Y mientras tanto, los liderazgos domésticos se pudren en su propia mediocridad. No hay estadistas, apenas operadores de intereses, deudas, negocios y lealtades oportunistas. La política no se ejerce como un servicio público, sino como un mercado de favores donde el poder se compra, se vende o se hereda, y donde la ética es una ficción decorativa. ¿Qué queda entonces del ideario democrático, del debate público, de la construcción colectiva de futuro? Nada, salvo una liturgia vacía repetida cada cuatro años.
En este escenario de descomposición, tanto las izquierdas como las derechas han demostrado una torpeza histórica imperdonable: en vez de construir una institucionalidad civil fuerte y legítima, han optado por revivir el protagonismo de las Fuerzas Armadas, otorgándoles —con descaro o con disimulo— el papel de árbitros políticos, guardianes del orden, garantes de la “gobernabilidad”. En los hechos, han reinstalado a los viejos chafarotes en el corazón del sistema. No como soldados de la república, sino como jugadores activos en el tablero del poder. Ni los progresismos que prometían refundar la patria ni los conservadurismos que juraban defender la república han tenido el coraje de limitar el poder militar. Más bien, lo han utilizado —cada cual según su conveniencia— para reprimir, intimidar o mediar, reintroduciendo así un factor crónico de inestabilidad en la vida democrática del país.

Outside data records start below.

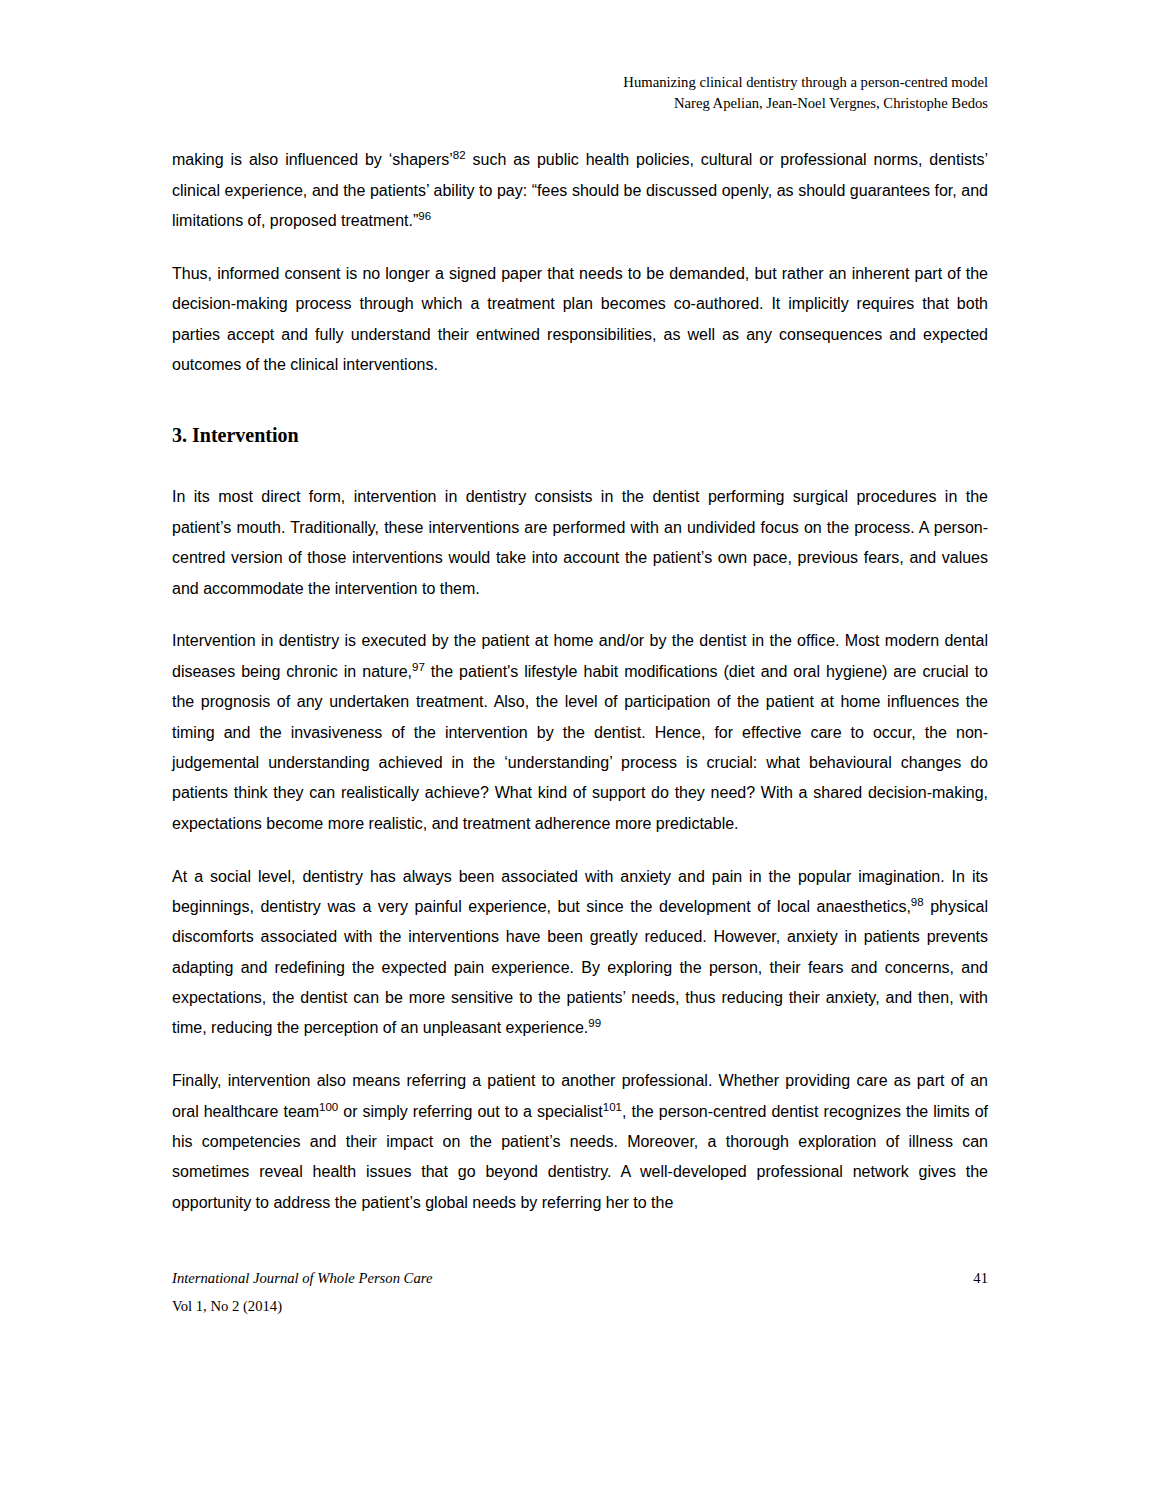Humanizing clinical dentistry through a person-centred model Nareg Apelian, Jean-Noel Vergnes, Christophe Bedos
making is also influenced by ‘shapers’82 such as public health policies, cultural or professional norms, dentists’ clinical experience, and the patients’ ability to pay: “fees should be discussed openly, as should guarantees for, and limitations of, proposed treatment.”96
Thus, informed consent is no longer a signed paper that needs to be demanded, but rather an inherent part of the decision-making process through which a treatment plan becomes co-authored. It implicitly requires that both parties accept and fully understand their entwined responsibilities, as well as any consequences and expected outcomes of the clinical interventions.
3. Intervention
In its most direct form, intervention in dentistry consists in the dentist performing surgical procedures in the patient’s mouth. Traditionally, these interventions are performed with an undivided focus on the process. A person-centred version of those interventions would take into account the patient’s own pace, previous fears, and values and accommodate the intervention to them.
Intervention in dentistry is executed by the patient at home and/or by the dentist in the office. Most modern dental diseases being chronic in nature,97 the patient's lifestyle habit modifications (diet and oral hygiene) are crucial to the prognosis of any undertaken treatment. Also, the level of participation of the patient at home influences the timing and the invasiveness of the intervention by the dentist. Hence, for effective care to occur, the non-judgemental understanding achieved in the ‘understanding’ process is crucial: what behavioural changes do patients think they can realistically achieve? What kind of support do they need? With a shared decision-making, expectations become more realistic, and treatment adherence more predictable.
At a social level, dentistry has always been associated with anxiety and pain in the popular imagination. In its beginnings, dentistry was a very painful experience, but since the development of local anaesthetics,98 physical discomforts associated with the interventions have been greatly reduced. However, anxiety in patients prevents adapting and redefining the expected pain experience. By exploring the person, their fears and concerns, and expectations, the dentist can be more sensitive to the patients’ needs, thus reducing their anxiety, and then, with time, reducing the perception of an unpleasant experience.99
Finally, intervention also means referring a patient to another professional. Whether providing care as part of an oral healthcare team100 or simply referring out to a specialist101, the person-centred dentist recognizes the limits of his competencies and their impact on the patient’s needs. Moreover, a thorough exploration of illness can sometimes reveal health issues that go beyond dentistry. A well-developed professional network gives the opportunity to address the patient’s global needs by referring her to the
International Journal of Whole Person Care Vol 1, No 2 (2014) 41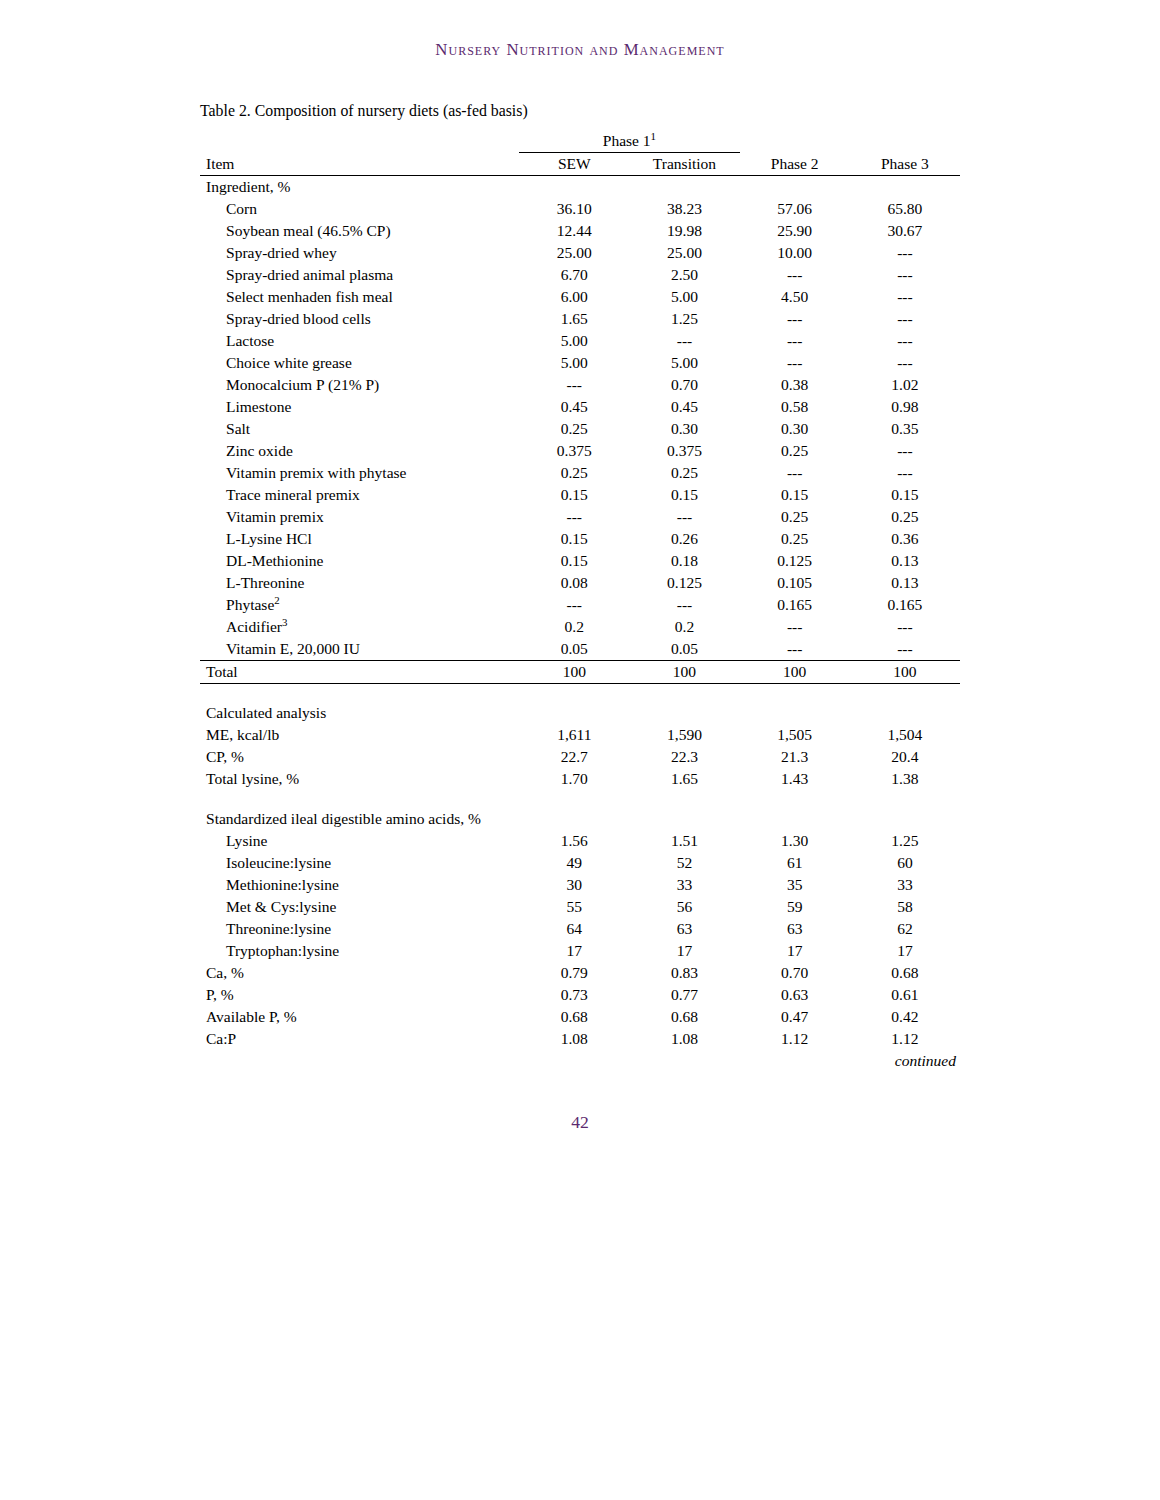Nursery Nutrition and Management
Table 2. Composition of nursery diets (as-fed basis)
| | Phase 1 1 | | |
| --- | --- | --- | --- |
| Item | SEW | Transition | Phase 2 | Phase 3 |
| Ingredient, % | | | | |
| Corn | 36.10 | 38.23 | 57.06 | 65.80 |
| Soybean meal (46.5% CP) | 12.44 | 19.98 | 25.90 | 30.67 |
| Spray-dried whey | 25.00 | 25.00 | 10.00 | --- |
| Spray-dried animal plasma | 6.70 | 2.50 | --- | --- |
| Select menhaden fish meal | 6.00 | 5.00 | 4.50 | --- |
| Spray-dried blood cells | 1.65 | 1.25 | --- | --- |
| Lactose | 5.00 | --- | --- | --- |
| Choice white grease | 5.00 | 5.00 | --- | --- |
| Monocalcium P (21% P) | --- | 0.70 | 0.38 | 1.02 |
| Limestone | 0.45 | 0.45 | 0.58 | 0.98 |
| Salt | 0.25 | 0.30 | 0.30 | 0.35 |
| Zinc oxide | 0.375 | 0.375 | 0.25 | --- |
| Vitamin premix with phytase | 0.25 | 0.25 | --- | --- |
| Trace mineral premix | 0.15 | 0.15 | 0.15 | 0.15 |
| Vitamin premix | --- | --- | 0.25 | 0.25 |
| L-Lysine HCl | 0.15 | 0.26 | 0.25 | 0.36 |
| DL-Methionine | 0.15 | 0.18 | 0.125 | 0.13 |
| L-Threonine | 0.08 | 0.125 | 0.105 | 0.13 |
| Phytase 2 | --- | --- | 0.165 | 0.165 |
| Acidifier 3 | 0.2 | 0.2 | --- | --- |
| Vitamin E, 20,000 IU | 0.05 | 0.05 | --- | --- |
| Total | 100 | 100 | 100 | 100 |
| Calculated analysis | | | | |
| ME, kcal/lb | 1,611 | 1,590 | 1,505 | 1,504 |
| CP, % | 22.7 | 22.3 | 21.3 | 20.4 |
| Total lysine, % | 1.70 | 1.65 | 1.43 | 1.38 |
| Standardized ileal digestible amino acids, % | | | | |
| Lysine | 1.56 | 1.51 | 1.30 | 1.25 |
| Isoleucine:lysine | 49 | 52 | 61 | 60 |
| Methionine:lysine | 30 | 33 | 35 | 33 |
| Met & Cys:lysine | 55 | 56 | 59 | 58 |
| Threonine:lysine | 64 | 63 | 63 | 62 |
| Tryptophan:lysine | 17 | 17 | 17 | 17 |
| Ca, % | 0.79 | 0.83 | 0.70 | 0.68 |
| P, % | 0.73 | 0.77 | 0.63 | 0.61 |
| Available P, % | 0.68 | 0.68 | 0.47 | 0.42 |
| Ca:P | 1.08 | 1.08 | 1.12 | 1.12 |
| continued |
42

Hay una ceguera, sí, pero no una ceguera súbita ni inocente. Es la ceguera del poder que se niega a ver porque ver implicaría actuar, asumir responsabilidades, abandonar privilegios. Es la ceguera de quienes, cómodamente instalados en el aparato del Estado o de las finanzas, prefieren la continuidad del caos a la incomodidad del cambio. Es también, dolorosamente, una ceguera compartida por muchos que, ante la decepción reiterada, han dejado de mirar, de exigir, de creer. La democracia se degrada no sólo por quienes la traicionan desde arriba, sino también por el desaliento que silencia desde abajo.
En Honduras, los militares siguen ocupando un lugar protagónico en la vida cívica, como si el país no hubiese aprendido de sus heridas pasadas. No son garantes de la seguridad nacional sino custodios de un orden amañado, guardianes de intereses cruzados, actores políticos con uniforme. La separación de poderes es un mural descolorido, y la institucionalidad, una palabra rimbombante sin correlato en la realidad.
Lo más trágico de esta decadencia no es su crudeza, sino su normalización. El país ha aprendido a convivir con la miseria como si fuera paisaje. La corrupción se narra en voz baja, como un dato más del día. La migración masiva —éxodo de quienes ya no esperan nada— es asumida como un fenómeno natural, no como el fracaso colosal de un Estado que no protege ni alimenta a sus hijos.
Pero aún en la oscuridad más densa, queda la posibilidad del asombro, de la rebeldía, de la lucidez. Tal vez —ojalá— haya en algún rincón de Tegucigalpa, de San Pedro Sula o de La Esperanza, una generación que se atreva a ver, a romper el hechizo, a decir basta. Porque la democracia, aunque débil y vilipendiada, no muere del todo mientras haya quien la reclame con dignidad.
Honduras no necesita un tuit del imperio ni la tutela de los uniformados. Necesita recuperar la mirada, reencontrarse consigo misma, parir un liderazgo que no se conforme con administrar ruinas. Porque lo que está en juego no es sólo una elección, sino la posibilidad de ser nación.